# Using the row position in an sapply function

This question is about `sapply` accessing the row number, of the row it's working on. I'm trying to use sapply (or whatever apply is applicable) instead of a loop. However, I need knowledge of which row I am working on during the `apply`. I can rewrite this, but I would like to do it with an apply function.

Finance: In a recombining binomial tree u >1, and d=1/u are multipliers to a stock price. To find the price at time n, you multiply: time zero price, u^#movements up, d^#of movements down. #down+#up=n

``````s_t = function(s_tm, tree_path, move_ratio, u_or_d ='u'){
u.z = move_ratio
if (u_or_d == 'd') { u.z = 1/move_ratio }
ud_coeff = u.z ^ (tree_path[1]-tree_path[2])
s_tm * ud_coeff }
``````

This `s_t` will be the `FUN` function fed to `sapply`. the variable `tree_path` is a tuple/vector (#up,#down). For any time t, they always sum to the same number. However, I need #up and #down to change for each node in the tree.
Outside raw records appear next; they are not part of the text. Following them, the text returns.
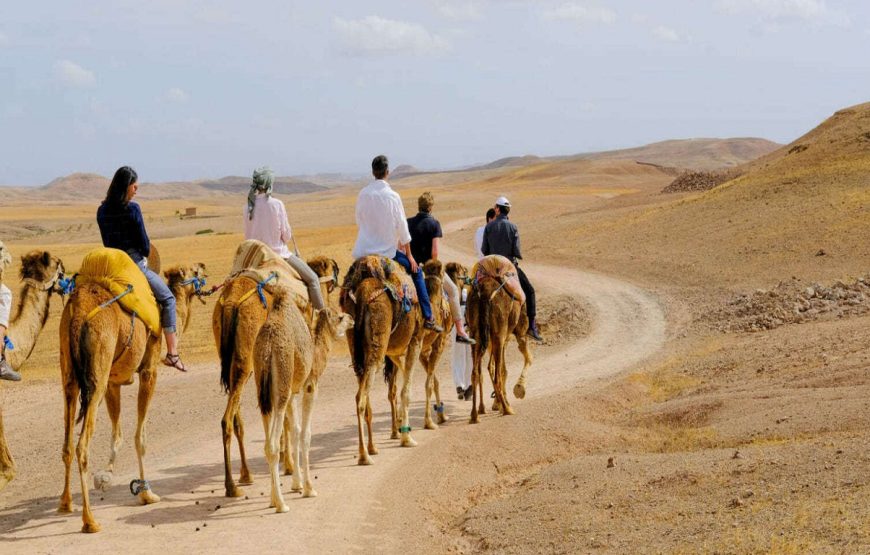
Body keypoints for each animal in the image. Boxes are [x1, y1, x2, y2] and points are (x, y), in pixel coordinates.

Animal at [57, 258, 205, 533]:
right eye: (194, 271)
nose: (204, 266)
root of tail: (79, 312)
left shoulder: (113, 382)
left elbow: (118, 433)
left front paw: (105, 477)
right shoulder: (149, 370)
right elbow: (140, 436)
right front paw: (146, 493)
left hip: (69, 375)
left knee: (68, 443)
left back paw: (65, 503)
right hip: (97, 372)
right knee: (82, 445)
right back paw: (89, 520)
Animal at [213, 250, 339, 497]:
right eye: (331, 268)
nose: (337, 280)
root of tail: (231, 302)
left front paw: (284, 461)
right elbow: (288, 420)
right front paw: (289, 466)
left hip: (233, 361)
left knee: (235, 416)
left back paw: (245, 475)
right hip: (247, 362)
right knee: (227, 419)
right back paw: (231, 486)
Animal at [253, 289, 352, 512]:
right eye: (339, 317)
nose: (351, 318)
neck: (316, 351)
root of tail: (268, 348)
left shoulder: (292, 392)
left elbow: (296, 431)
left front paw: (296, 484)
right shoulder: (310, 385)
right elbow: (306, 434)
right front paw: (309, 488)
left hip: (264, 390)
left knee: (267, 440)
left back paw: (274, 499)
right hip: (281, 383)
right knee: (272, 445)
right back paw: (281, 505)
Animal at [340, 255, 423, 465]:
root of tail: (362, 292)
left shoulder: (393, 351)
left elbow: (396, 387)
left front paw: (399, 427)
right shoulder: (415, 341)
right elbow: (405, 391)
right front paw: (406, 438)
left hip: (355, 345)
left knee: (365, 394)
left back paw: (372, 447)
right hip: (378, 342)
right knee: (360, 398)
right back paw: (364, 455)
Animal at [465, 255, 533, 424]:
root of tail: (485, 292)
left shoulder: (502, 339)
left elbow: (501, 369)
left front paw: (498, 403)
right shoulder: (519, 333)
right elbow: (527, 358)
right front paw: (519, 389)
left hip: (477, 335)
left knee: (476, 373)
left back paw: (475, 414)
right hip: (499, 333)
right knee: (495, 374)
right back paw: (507, 409)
Example: S0 = 100, u=1.25 d=1/u=0.8, t=3. Return the 4by1 matrix representing possible stock prices at time 3 (i.e. return S3)

``````S0 = 100; S1 = [125, 80]; S2=[156.25, 100, 64]; S3 = [195.3125, 125, 80, 51.2]
``````

I would like to get S3, by calling sapply on an empty matrix, using `s_T` as the function to apply

``````prices = matrix(data=0, nrow =4, ncol=1)
stock_at_time_n = sapply(X = prices,
FUN = s_t, tree_path= (ROW#, LENGTH(prices) - ROW#),
move_ratio=1.25)
``````

Result should be

``````[195.3125, 125, 80, 51.2]
``````

Not concerned if it's a matrix, vector, etc at the moments, as I can just morph it with `as.Whatever_I_want()`

What is the correct notation for `tree_path= (ROW#, LENGTH(prices) - ROW#)` such that I can get the S3 output?

On Best Solutions

In general to access the index of an R object in an `sapply` loop you would use `seq_along`. Something like:

``````sapply(X = seq_along(prices),
FUN = function(i) {
s_t(s_tm=100,
tree_path= c (i,length(prices)-i),
move_ratio = 1.25)
})
``````

Or really the way you are using `sapply` you could just use `1:n`, where `n = 4` in your case. Thanks and good luck!